● **TASK INSTRUCTIONS**
Copy everything from the line containing "ogo delle presenze" down to the end of the records, substituting "Toyota Corolla" for "Volkswagen Passat" and leaving all else unchanged. Omit the pictures from your copy.

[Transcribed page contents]
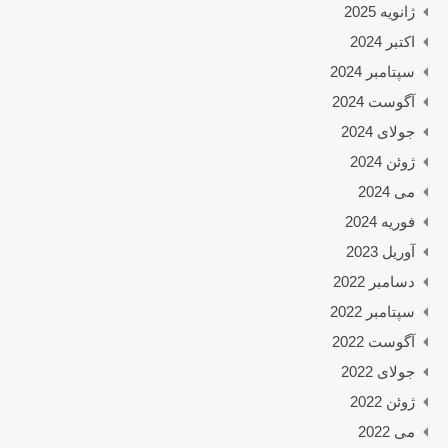
ژانویه 2025
اکتبر 2024
سپتامبر 2024
آگوست 2024
جولای 2024
ژوئن 2024
می 2024
فوریه 2024
آوریل 2023
دسامبر 2022
سپتامبر 2022
آگوست 2022
جولای 2022
ژوئن 2022
می 2022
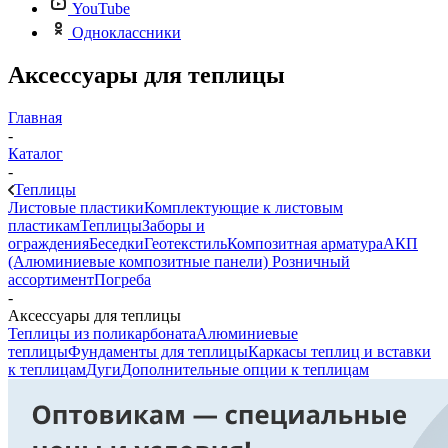
YouTube
Одноклассники
Аксессуары для теплицы
Главная
-
Каталог
-
Теплицы
Листовые пластики
Комплектующие к листовым
пластикам
Теплицы
Заборы и
ограждения
Беседки
Геотекстиль
Композитная арматура
АКП
(Алюминиевые композитные панели)
Розничный
ассортимент
Погреба
-
Аксессуары для теплицы
Теплицы из поликарбоната
Алюминиевые
теплицы
Фундаменты для теплицы
Каркасы теплиц и вставки
к теплицам
Дуги
Дополнительные опции к теплицам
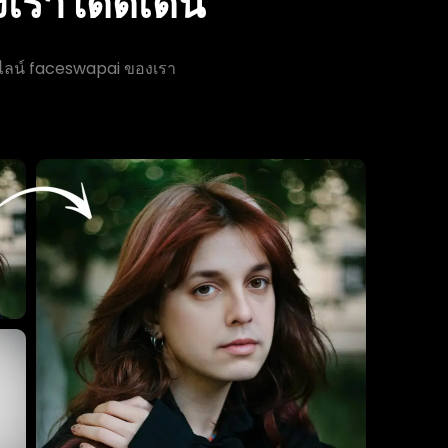
งเราโดดเด่น
นไลน์ faceswapai ของเรา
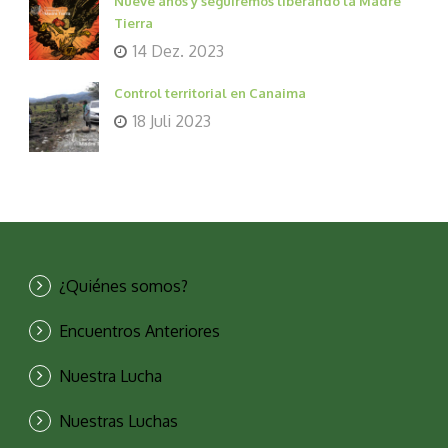
Nueve años y seguiremos liberando la Madre
Tierra
14 Dez. 2023
Control territorial en Canaima
18 Juli 2023
¿Quiénes somos?
Encuentros Anteriores
Nuestra Lucha
Nuestras Luchas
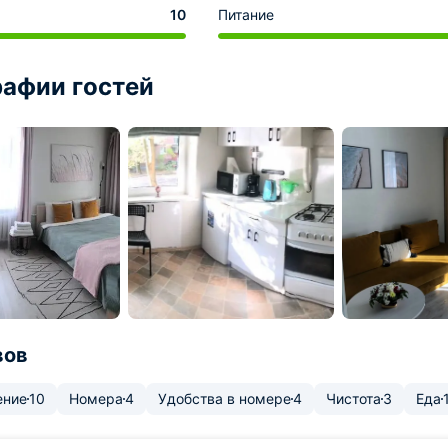
10
Питание
афии гостей
вов
ение
10
Номера
4
Удобства в номере
4
Чистота
3
Еда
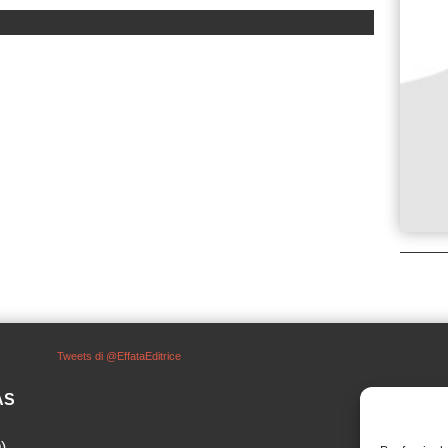
Tweets di @EffataEditrice
SAS
)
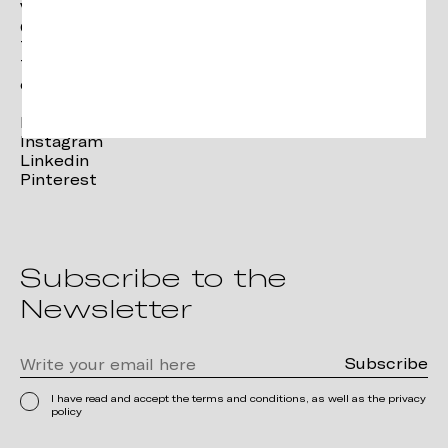
Vergés
Ctra. Brunells s/n 17853,
Tortellà (Girona)
T. +34 972 287 277
contact@verges.design
Facebook
Instagram
Linkedin
Pinterest
Subscribe to the
Newsletter
I have read and accept the terms and conditions, as well as the privacy
policy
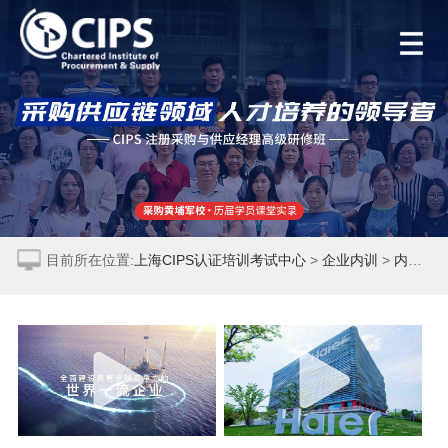
首页
CIPS认证
企业内训
目前所在位置:
上海CIPS认证培训考试中心
>
企业内训
>
内训
CIPS培训
精彩回顾
> 正文
精品公开课
精彩回顾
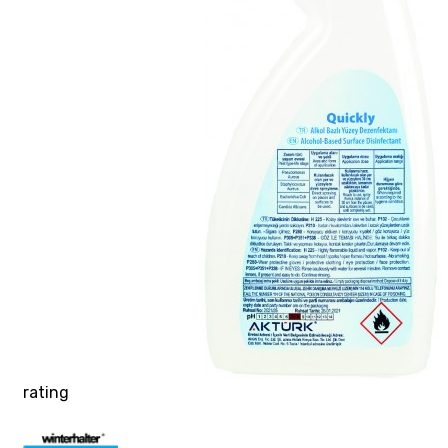
rating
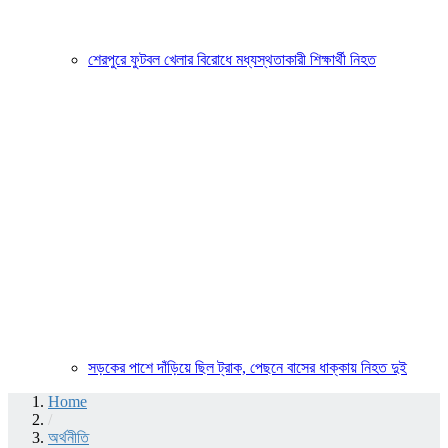
শেরপুরে ফুটবল খেলার বিরোধে মধ্যস্থতাকারী শিক্ষার্থী নিহত
সড়কের পাশে দাঁড়িয়ে ছিল ট্রাক, পেছনে বাসের ধাক্কায় নিহত দুই
Home
/
অর্থনীতি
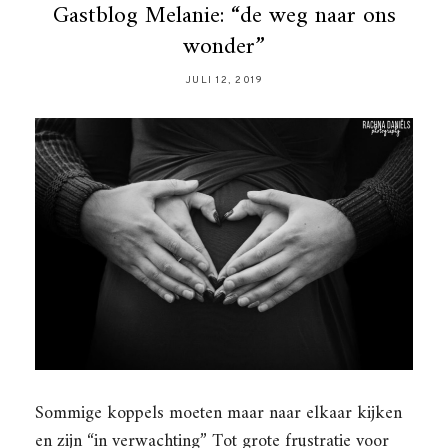
Gastblog Melanie: “de weg naar ons
wonder”
JULI 12, 2019
Sommige koppels moeten maar naar elkaar kijken
en zijn “in verwachting” Tot grote frustratie voor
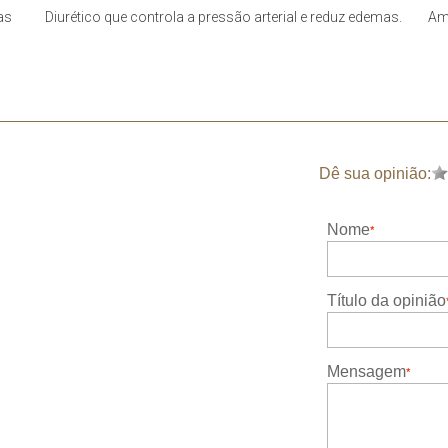
as
Diurético que controla a pressão arterial e reduz edemas.
Am
Dê sua opinião:
Nome
Título da opinião
Mensagem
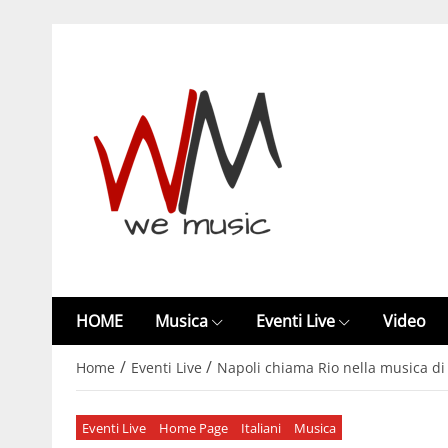
HOME
Musica
Eventi Live
Video
/
/
Home
Eventi Live
Napoli chiama Rio nella musica di M
Eventi Live
Home Page
Italiani
Musica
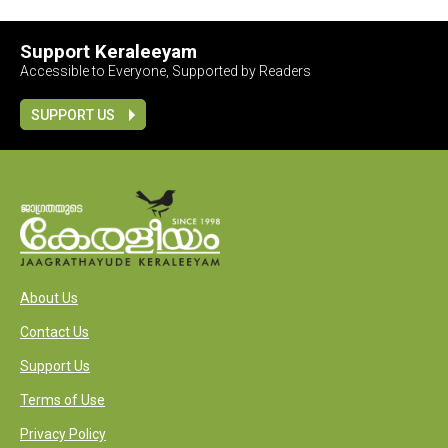
Support Keraleeyam
Accessible to Everyone, Supported by Readers
SUPPORT US
About Us
Contact Us
Support Us
Terms of Use
Privacy Policy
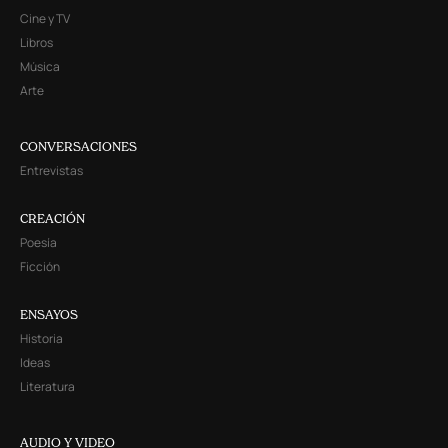
Cine y TV
Libros
Música
Arte
CONVERSACIONES
Entrevistas
CREACIÓN
Poesía
Ficción
ENSAYOS
Historia
Ideas
Literatura
AUDIO Y VIDEO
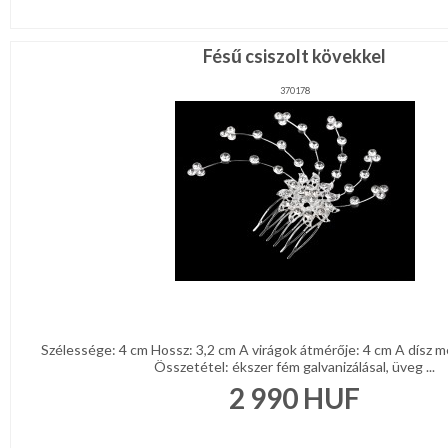
Fésű csiszolt kövekkel
370178
Szélessége: 4 cm Hossz: 3,2 cm A virágok átmérője: 4 cm A dísz m
Összetétel: ékszer fém galvanizálásal, üveg ...
2 990
HUF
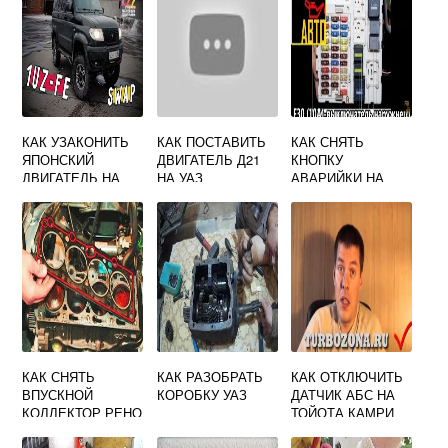
КАК УЗАКОНИТЬ
КАК ПОСТАВИТЬ
КАК СНЯТЬ
ЯПОНСКИЙ
ДВИГАТЕЛЬ Д21
КНОПКУ
ДВИГАТЕЛЬ НА
НА УАЗ
АВАРИЙКИ НА
УАЗ
БОРТОВОЙ
ФОРД ФОКУС 1
КАК СНЯТЬ
КАК РАЗОБРАТЬ
КАК ОТКЛЮЧИТЬ
ВПУСКНОЙ
КОРОБКУ УАЗ
ДАТЧИК АБС НА
КОЛЛЕКТОР РЕНО
ТОЙОТА КАМРИ
ЛОГАН 16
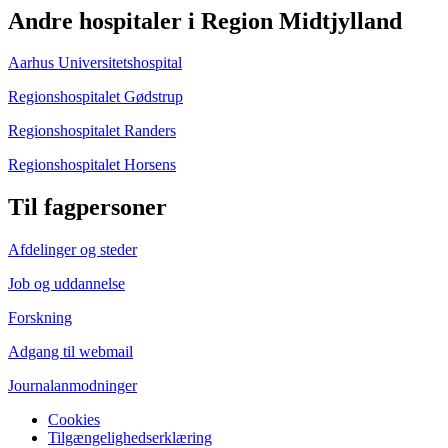
Andre hospitaler i Region Midtjylland
Aarhus Universitetshospital
Regionshospitalet Gødstrup
Regionshospitalet Randers
Regionshospitalet Horsens
Til fagpersoner
Afdelinger og steder
Job og uddannelse
Forskning
Adgang til webmail
Journalanmodninger
Cookies
Tilgængelighedserklæring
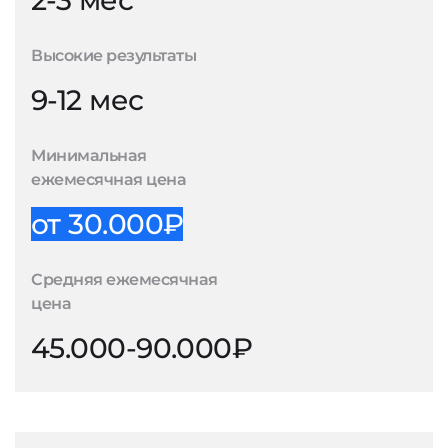
2-3 мес
Высокие результаты
9-12 мес
Минимальная
ежемесячная цена
от 30.000₽
Средняя ежемесячная
цена
45.000-90.000₽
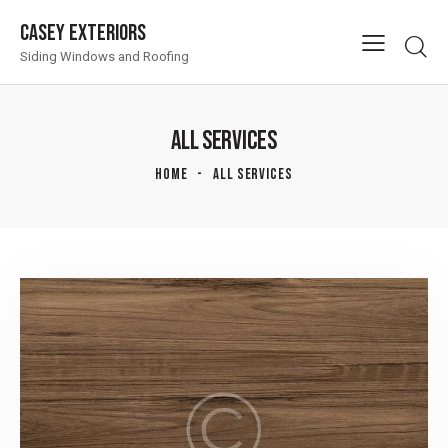
Casey Exteriors
Siding Windows and Roofing
ALL SERVICES
HOME
ALL SERVICES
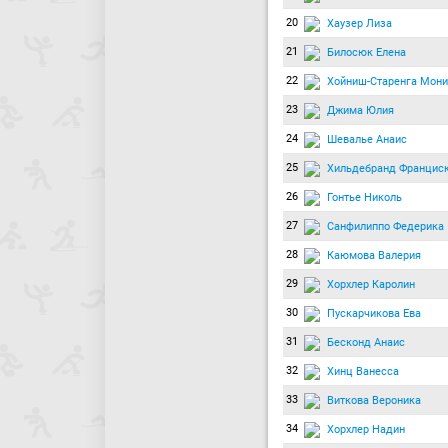
20
Хаузер Лиза
21
Билосюк Елена
22
Хойниш-Старенга Мони
23
Джима Юлия
24
Шевалье Анаис
25
Хильдебранд Францис
26
Гонтье Николь
27
Санфилиппо Федерика
28
Каюмова Валерия
29
Хорхлер Каролин
30
Пускарчикова Ева
31
Бесконд Анаис
32
Хинц Ванесса
33
Виткова Вероника
34
Хорхлер Надин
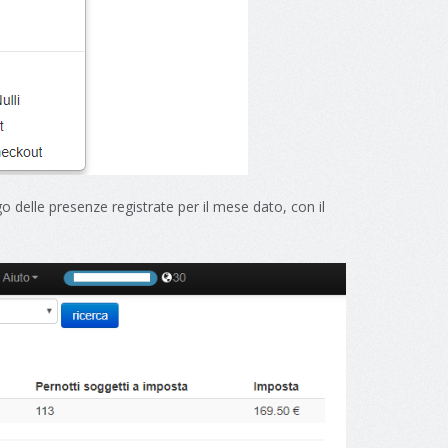
ogo delle presenze registrate per il mese dato, con il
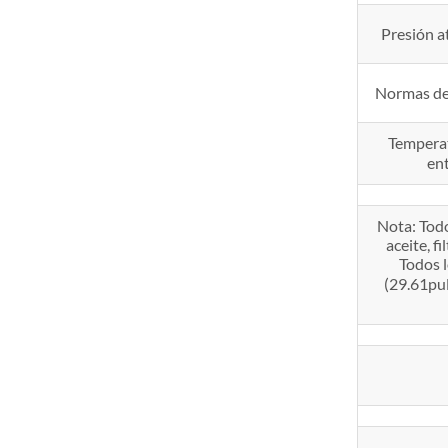
Presión a
Normas de 
Temperat
en
Nota: Tod
aceite, f
Todos 
(29.61pul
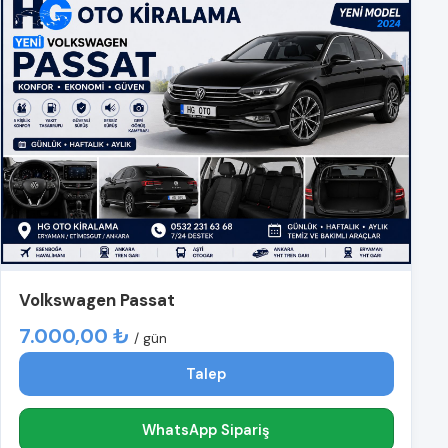
Volkswagen Passat
7.000,00 ₺
/ gün
Talep
WhatsApp Sipariş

● **REPLY TO THE EXERCISE**
ogo delle presenze registrate per il mese dato, con il
Presión a
Normas de 
Temperat
en
Nota: Tod
aceite, f
Todos 
(29.61pul
Toyota Corolla
7.000,00 ₺
/ gün
Talep
WhatsApp Sipariş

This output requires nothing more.